One more little point. . . .a low batting average achieves a higher level of reliability than a high batting average, in the same number of at bats. In 200 at bats, a .300 hitter is more likely to hit .350 than a .200 hitter is to hit .250. Fairly obvious reasons for that, so I’ll skip the explanation.
Anyway, the conclusion is that for the all of the bloops and bleeders to reliably even out so that the batting average represents skill and conditions, but is no longer meaningfully effected by luck. . .that takes much, much longer than any player’s career. In 13,000 at bats, a number that almost nobody reaches, a batting average is 90% reliable, but the average player is still 3 points over what he deserved or 3 points under it. As to how many at bats it would take before the batting average of a player is 100% accurate as to his skill level, I really don’t know, but it is obvious from the data that it would be more than 50,000 at bats.
One other note of explanation. . .. .I am not able to comment on your responses to this or any other article. It’s a software issue. You may have noticed that our software is not always what we would want it to be. The software architecture was created 15 years ago by a company that we have not worked with for quite a few years now, and it’s a struggle for us to keep it working.

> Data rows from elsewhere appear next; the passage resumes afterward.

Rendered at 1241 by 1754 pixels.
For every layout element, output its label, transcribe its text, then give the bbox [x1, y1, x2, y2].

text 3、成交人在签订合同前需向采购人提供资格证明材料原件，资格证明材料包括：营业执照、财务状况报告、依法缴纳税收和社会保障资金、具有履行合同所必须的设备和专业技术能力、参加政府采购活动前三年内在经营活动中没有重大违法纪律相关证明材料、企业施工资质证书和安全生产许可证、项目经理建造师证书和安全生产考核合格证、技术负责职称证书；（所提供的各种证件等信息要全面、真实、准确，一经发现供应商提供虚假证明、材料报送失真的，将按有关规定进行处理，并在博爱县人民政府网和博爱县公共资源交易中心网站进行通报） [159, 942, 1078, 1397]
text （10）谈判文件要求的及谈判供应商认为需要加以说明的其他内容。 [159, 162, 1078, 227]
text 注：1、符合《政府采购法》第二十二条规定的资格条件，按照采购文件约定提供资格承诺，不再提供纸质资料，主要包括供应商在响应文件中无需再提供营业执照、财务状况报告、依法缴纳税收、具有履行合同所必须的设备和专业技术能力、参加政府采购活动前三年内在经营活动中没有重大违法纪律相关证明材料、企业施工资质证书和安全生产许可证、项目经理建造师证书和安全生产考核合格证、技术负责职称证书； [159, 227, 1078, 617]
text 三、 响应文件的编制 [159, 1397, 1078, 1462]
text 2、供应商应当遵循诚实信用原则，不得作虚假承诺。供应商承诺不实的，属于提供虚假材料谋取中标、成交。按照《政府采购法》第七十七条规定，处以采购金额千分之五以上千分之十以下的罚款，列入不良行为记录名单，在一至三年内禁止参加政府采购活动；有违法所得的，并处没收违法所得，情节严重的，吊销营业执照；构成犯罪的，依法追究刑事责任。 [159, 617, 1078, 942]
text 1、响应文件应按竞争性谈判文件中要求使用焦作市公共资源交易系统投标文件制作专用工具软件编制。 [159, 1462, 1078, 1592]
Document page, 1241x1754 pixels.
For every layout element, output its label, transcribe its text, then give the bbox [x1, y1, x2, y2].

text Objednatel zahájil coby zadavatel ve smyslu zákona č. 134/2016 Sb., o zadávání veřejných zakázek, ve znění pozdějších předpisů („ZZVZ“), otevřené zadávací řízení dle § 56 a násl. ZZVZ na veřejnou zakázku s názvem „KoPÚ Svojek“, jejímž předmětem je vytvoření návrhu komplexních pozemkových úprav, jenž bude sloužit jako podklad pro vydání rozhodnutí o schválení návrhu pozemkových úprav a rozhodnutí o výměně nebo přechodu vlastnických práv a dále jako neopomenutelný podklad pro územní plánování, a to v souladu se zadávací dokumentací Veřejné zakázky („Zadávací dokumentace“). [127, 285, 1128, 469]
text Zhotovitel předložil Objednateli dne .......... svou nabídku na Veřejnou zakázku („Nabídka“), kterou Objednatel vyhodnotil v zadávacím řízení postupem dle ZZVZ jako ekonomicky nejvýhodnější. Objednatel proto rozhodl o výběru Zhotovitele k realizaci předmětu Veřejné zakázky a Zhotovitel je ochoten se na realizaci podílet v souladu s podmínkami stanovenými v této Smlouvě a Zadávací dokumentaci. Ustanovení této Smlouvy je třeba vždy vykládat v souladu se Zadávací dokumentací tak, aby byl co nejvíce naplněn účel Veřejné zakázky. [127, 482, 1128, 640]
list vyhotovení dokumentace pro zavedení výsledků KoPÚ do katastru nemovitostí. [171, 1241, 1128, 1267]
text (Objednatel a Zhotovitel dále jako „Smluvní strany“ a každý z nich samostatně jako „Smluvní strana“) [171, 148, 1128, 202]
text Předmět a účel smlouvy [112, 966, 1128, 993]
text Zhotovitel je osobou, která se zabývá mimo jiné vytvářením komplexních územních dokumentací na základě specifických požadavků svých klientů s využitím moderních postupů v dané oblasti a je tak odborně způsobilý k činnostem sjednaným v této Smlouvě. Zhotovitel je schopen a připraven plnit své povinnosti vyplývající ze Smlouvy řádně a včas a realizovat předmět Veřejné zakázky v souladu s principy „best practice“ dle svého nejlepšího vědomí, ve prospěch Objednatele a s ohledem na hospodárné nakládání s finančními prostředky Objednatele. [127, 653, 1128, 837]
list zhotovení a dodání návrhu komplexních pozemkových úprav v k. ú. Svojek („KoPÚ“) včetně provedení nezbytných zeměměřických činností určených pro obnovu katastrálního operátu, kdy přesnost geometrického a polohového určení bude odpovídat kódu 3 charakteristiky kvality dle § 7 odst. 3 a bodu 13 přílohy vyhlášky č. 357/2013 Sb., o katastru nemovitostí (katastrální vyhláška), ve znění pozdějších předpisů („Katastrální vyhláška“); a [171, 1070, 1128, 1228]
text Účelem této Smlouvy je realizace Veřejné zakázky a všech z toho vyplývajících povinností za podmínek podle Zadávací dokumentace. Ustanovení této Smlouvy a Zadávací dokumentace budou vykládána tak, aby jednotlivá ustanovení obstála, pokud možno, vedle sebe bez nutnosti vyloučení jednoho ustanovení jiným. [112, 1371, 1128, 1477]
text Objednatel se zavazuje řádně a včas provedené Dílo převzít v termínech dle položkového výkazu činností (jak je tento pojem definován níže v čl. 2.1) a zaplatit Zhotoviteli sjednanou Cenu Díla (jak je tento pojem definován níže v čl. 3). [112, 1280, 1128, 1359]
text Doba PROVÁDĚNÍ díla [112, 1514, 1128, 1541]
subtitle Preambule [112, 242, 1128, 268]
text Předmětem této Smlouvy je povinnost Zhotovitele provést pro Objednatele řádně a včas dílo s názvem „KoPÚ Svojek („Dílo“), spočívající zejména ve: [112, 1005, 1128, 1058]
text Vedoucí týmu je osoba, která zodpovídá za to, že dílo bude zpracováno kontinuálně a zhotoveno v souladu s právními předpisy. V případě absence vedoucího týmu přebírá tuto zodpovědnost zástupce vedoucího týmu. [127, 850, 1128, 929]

I had this problem with the software, which was that I had two log-in IDs with the same name but different passwords, one of which took me to the reader experience and one of which took me to the Admin site. When the Admin software forced me to update my password, which it does pretty often, something weird would happen that we don’t understand, and I would have to re-create my entry path into the reader portion. That was annoying, so I asked the computer guys if they could fix it so that I had only one log-in, and they did, but after they fixed it I was never able to get on to the site as a user at all. I can get on to READ it, as anyone can; I can read your posts, but I can’t respond to them, haven’t been able to for months. So. . .it’s awkward. You probably know that our software is awkward, but you have no idea how awkward it really is. I offer you my apologies, and my regrets for my inability to respond to your comments. There is probably some way to do it, and there is probably some way to train a hummingbird to light on your finger, but I have no idea what either one of those is. Thanks for reading.